● **RECORDS FOR THIS TASK**:
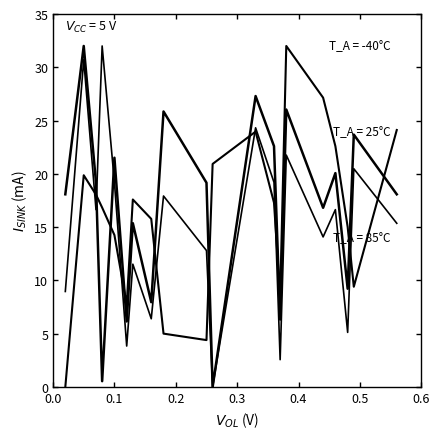

Is this an area chart (filled region under the line)?

No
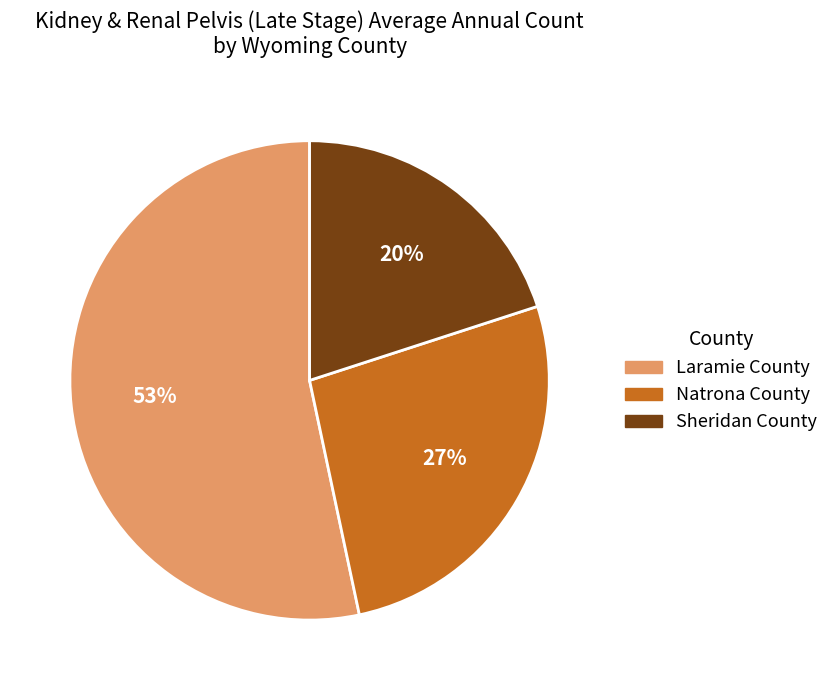

Count the number of slices in the pie.

3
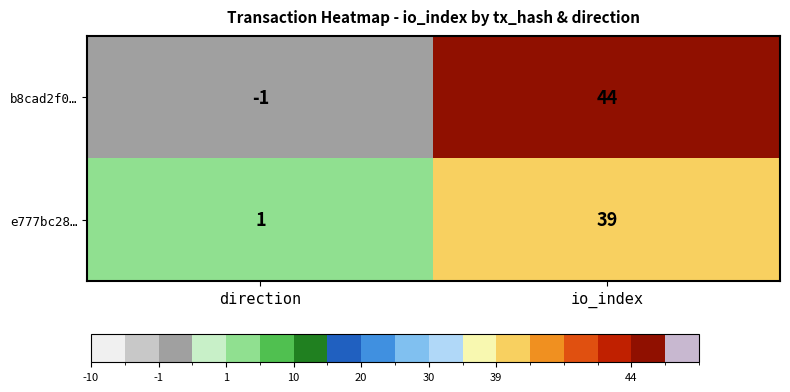

At which label is e777bc28… closest to 20?

direction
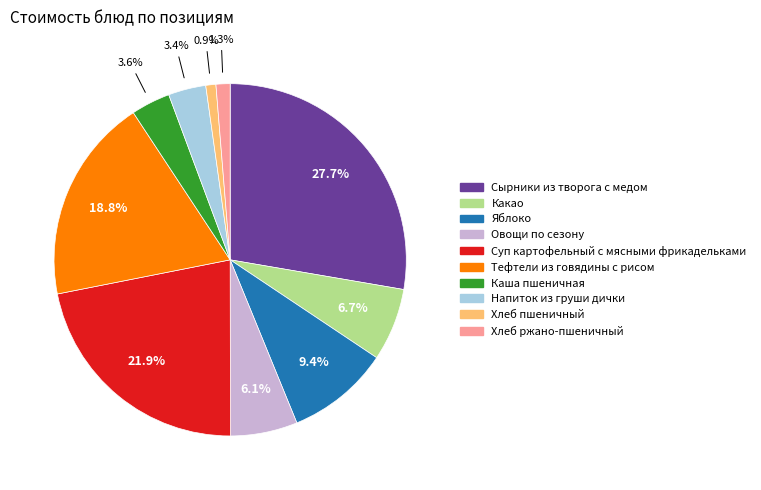

Which category has the biggest portion of the pie?

Сырники из творога с медом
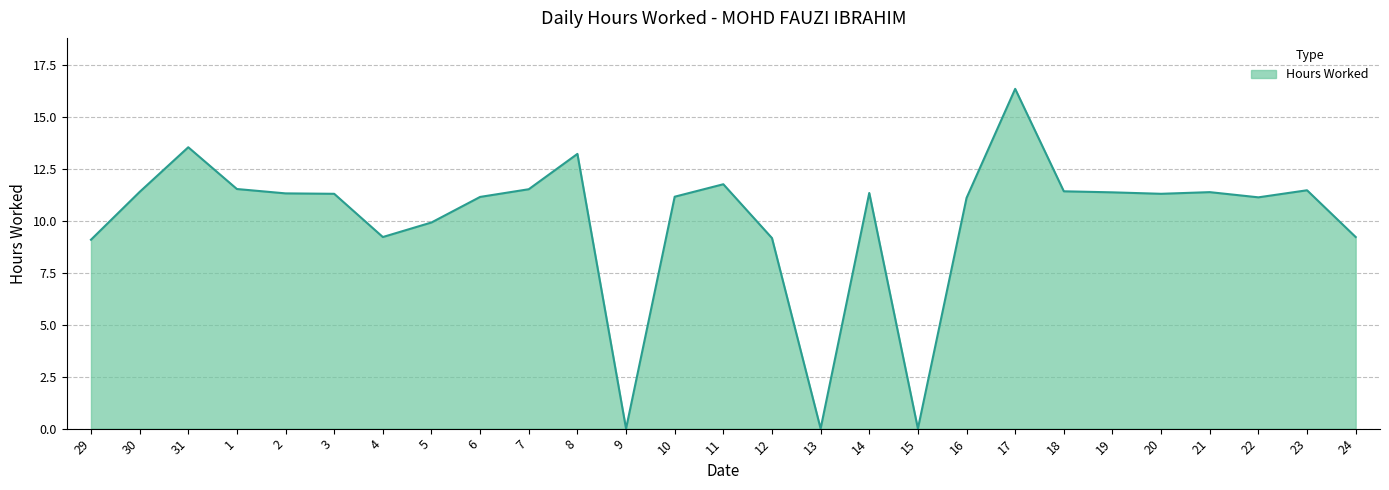

True or false: the data shows 6.6 at 2.

False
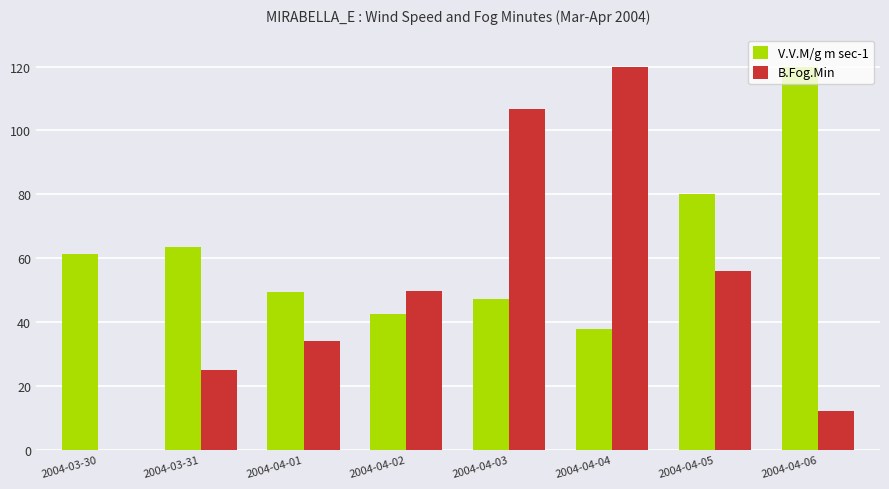

What is the sum of all V.V.M/g m sec-1 values?

501.2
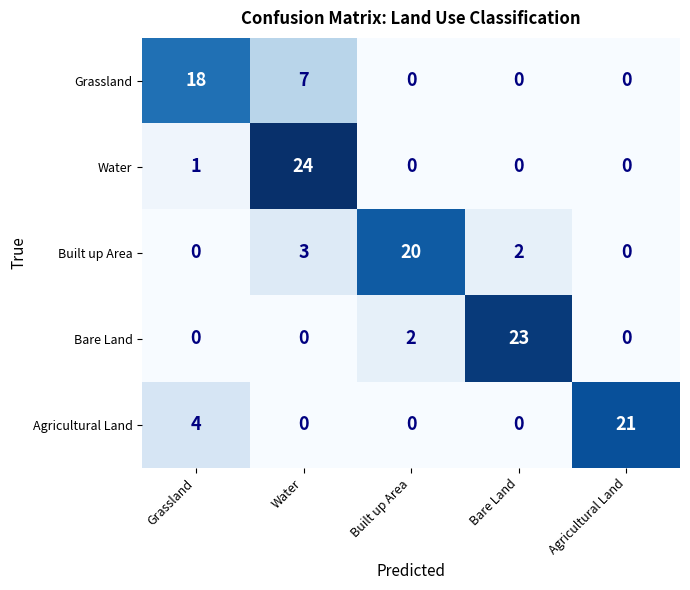

What is the difference between the Agricultural Land values at Agricultural Land and Bare Land?

21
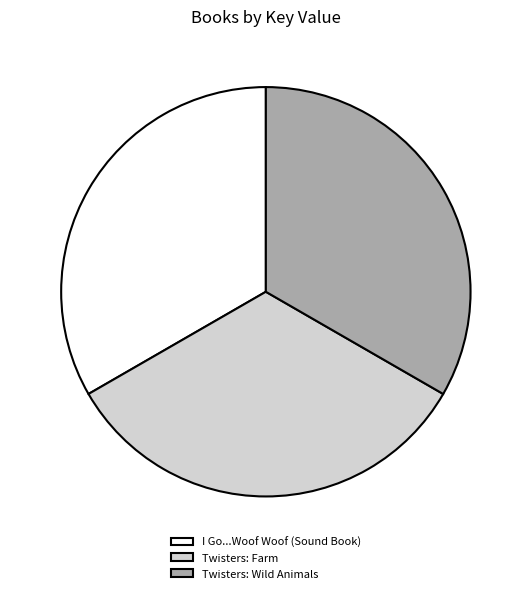

Is it true that Twisters: Farm is 21% of the pie?

False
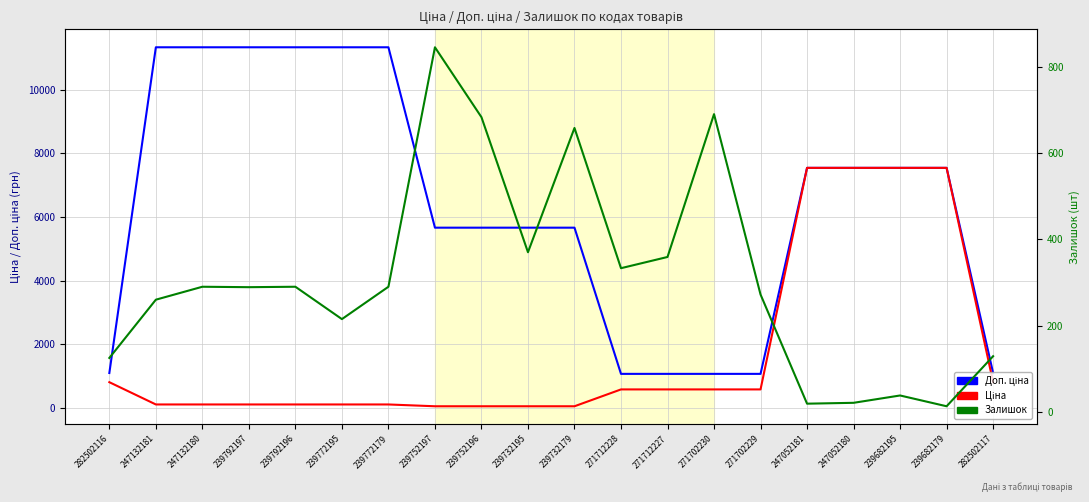

How many values in the Ціна series exceed 585?

10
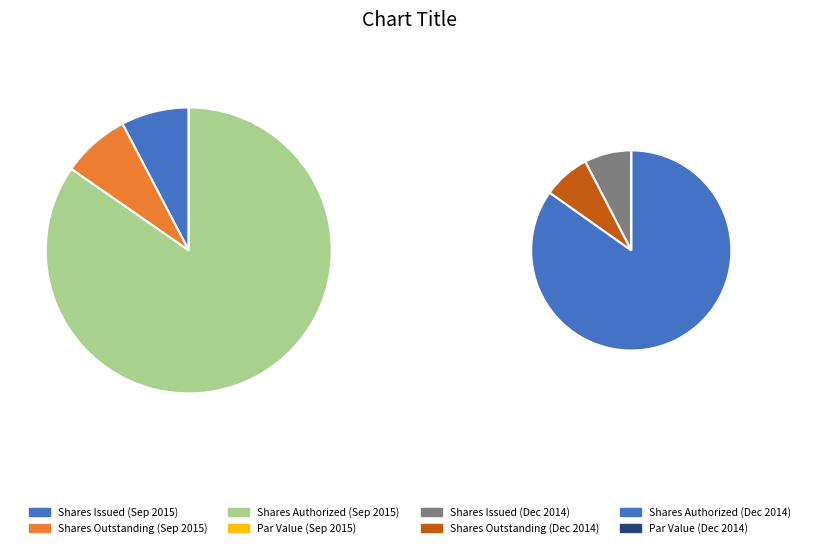

The values_2014 slice represents 85% of the pie. True or false?

True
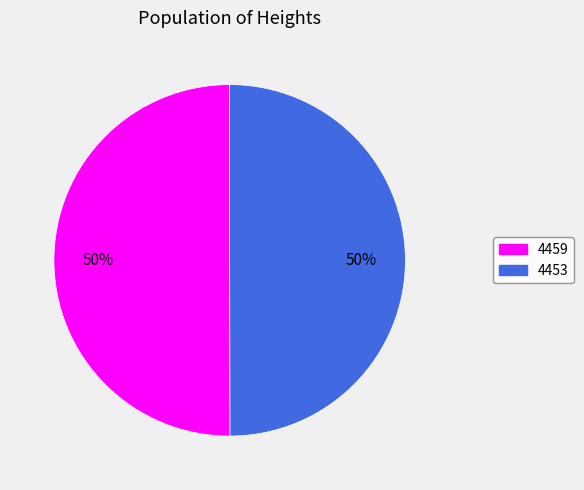

The 4459 slice represents 39% of the pie. True or false?

False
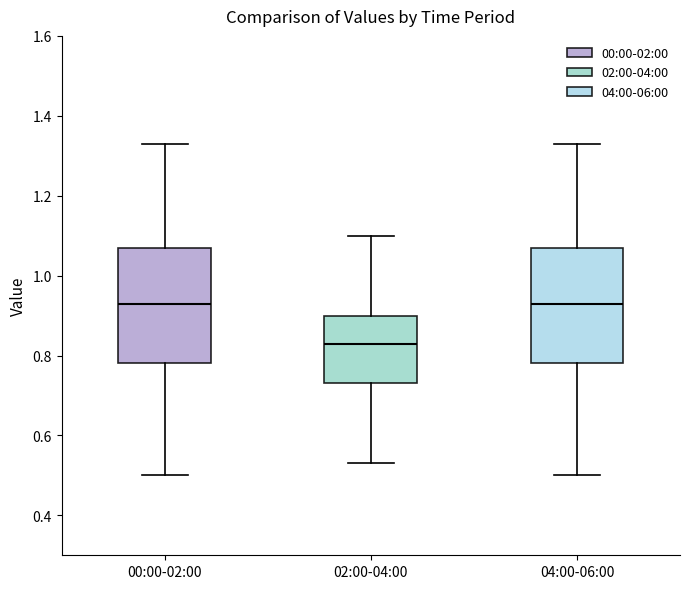

Reading left to right, read every box against the y-axis: the position of its median line, the range the box covers, and the ends of its whiskers. The values are not printed on the chart, so give them approximately, as read against the axis.

00:00-02:00: median 0.94, box 0.78 to 1.08, whiskers 0.50 to 1.34
02:00-04:00: median 0.84, box 0.74 to 0.90, whiskers 0.54 to 1.10
04:00-06:00: median 0.94, box 0.78 to 1.08, whiskers 0.50 to 1.34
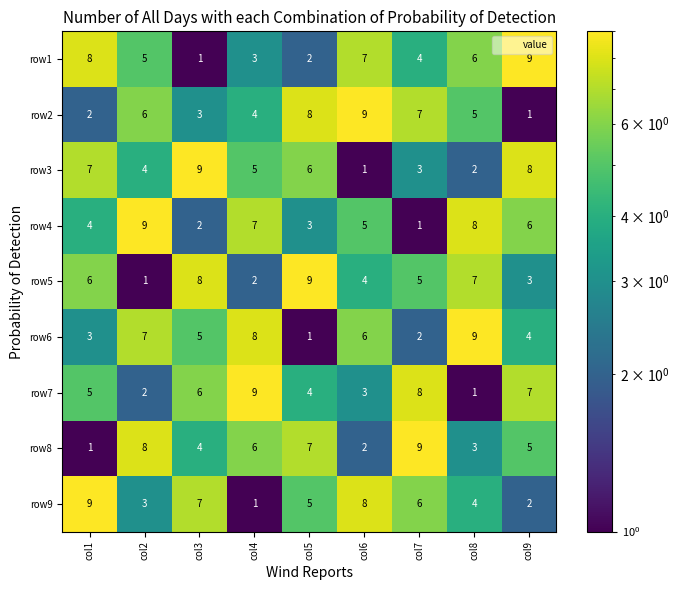

Rank the series at col9 from highest to lowest value.

row1, row3, row7, row4, row8, row6, row5, row9, row2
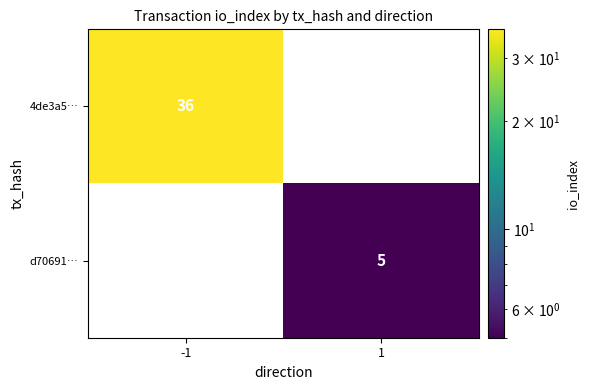

The value of d70691… at 1 is 5. True or false?

True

● **YOUR TASK**: Count the lines in the records above that contain the string "What". Case matters. Give only the number.

● **SOLUTION TO THIS EXERCISE**: 2